Microservice Architecture Evolution: From Monolith to Service Mesh
This article walks through the complete lifecycle of a microservice migration for an online supermarket, covering initial monolithic requirements, incremental refactoring, service decomposition, monitoring, tracing, fault isolation, testing, and the eventual adoption of service mesh, while highlighting practical challenges and solutions.
1: Initial Requirements The founders need a simple website and an admin backend for user registration, product display, ordering, and management of users, products, and orders.
2: Business Growth and Early Problems Rapid competition forces the team to add promotions, mobile apps, and data analysis, leading to duplicated code, tangled interfaces, oversized services, performance bottlenecks, and difficult deployments.
3: Decision to Refactor The team abstracts common business capabilities into independent services: User, Product, Promotion, Order, and Data‑Analysis services, reducing code redundancy.
4: Database Split and Messaging Each service gets its own database; a message queue is introduced to improve real‑time performance.
5: Monitoring Prometheus scrapes metrics from RedisExporter, MySQLExporter, and custom service endpoints; Grafana visualises them and sends alerts.
6: Distributed Tracing Using Zipkin (an implementation of Google Dapper), each request carries traceId, spanId, parentId, requestTime, and responseTime in HTTP headers to reconstruct call trees.
7: Log Analysis ELK stack (Elasticsearch, Logstash, Kibana) is deployed; logs are collected by agents and indexed for fast searching.
8: API Gateway A coarse‑grained gateway handles permission checks and routing, simplifying inter‑service calls.

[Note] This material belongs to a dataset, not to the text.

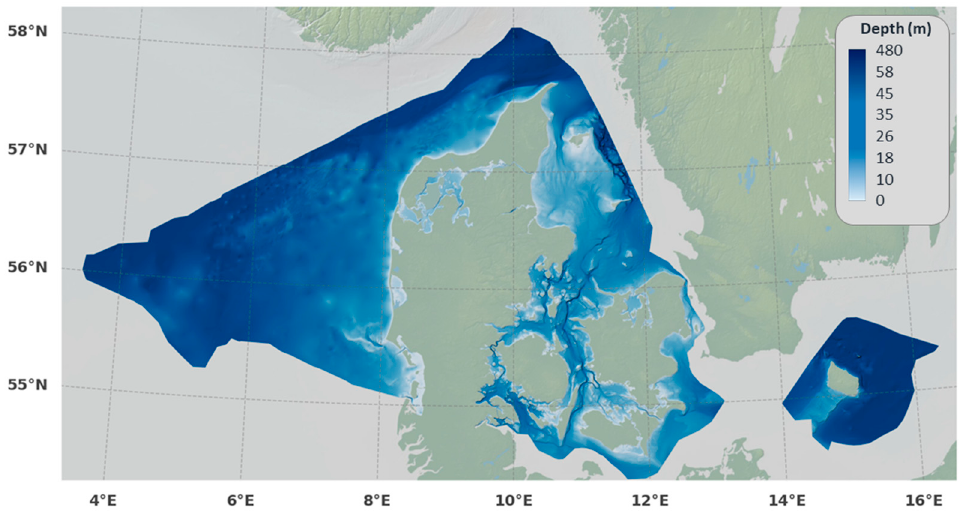
Figure 4. The bathymetric layer of Denmark’s Depth Model. The depth values in the color legend are in meters. The Global Multi-Resolution Topography (GMRT) version 4.0 is shown in the background.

9: Service Registration & Discovery Services register themselves to a discovery system (e.g., Eureka, Consul) enabling dynamic scaling and client‑side load balancing.
10: Resilience Patterns Circuit breaking, service degradation, and rate limiting are applied to prevent cascading failures.

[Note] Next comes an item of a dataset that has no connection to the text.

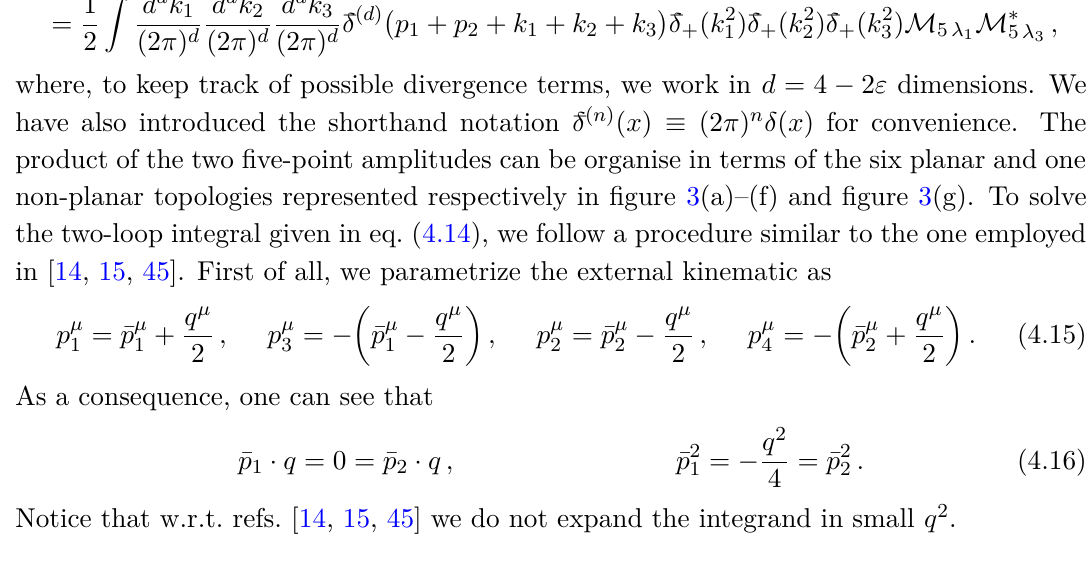
Figure 3 . Topologies arising from the contraction M 5 λ contributions w.r.t. the cut for (d), (e) and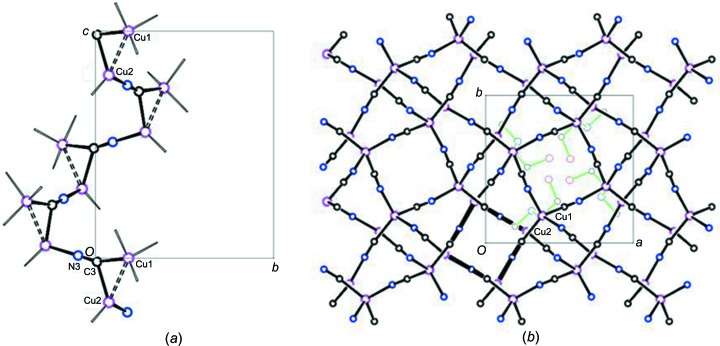
(a) Projection along the a axis of the spiral chain of Cu2(CN)5 and C3≡N3 units related by the 43 axis at x = 0, y = 0. Generic atom labels without symmetry codes have been used. (b) Packing diagram showing a projection along the c axis. The projection of the spiral chain shown in Fig. 4 ▸(a) is highlighted in bold. Only the cations within the unit cell are shown, with bonds drawn in green.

11: Testing Three testing layers are described: end‑to‑end, service‑level, and unit tests, with mock servers used for service isolation.
12: Microservice Framework A shared framework abstracts boilerplate for metrics, tracing, logging, registration, routing, circuit breaking, and rate limiting.
13: Service Mesh Sidecar proxies form a data plane; a control plane manages configuration, providing non‑intrusive traffic management.
14: Conclusion The migration is complete, but the journey continues with serverless, FaaS, and possible returns to monoliths.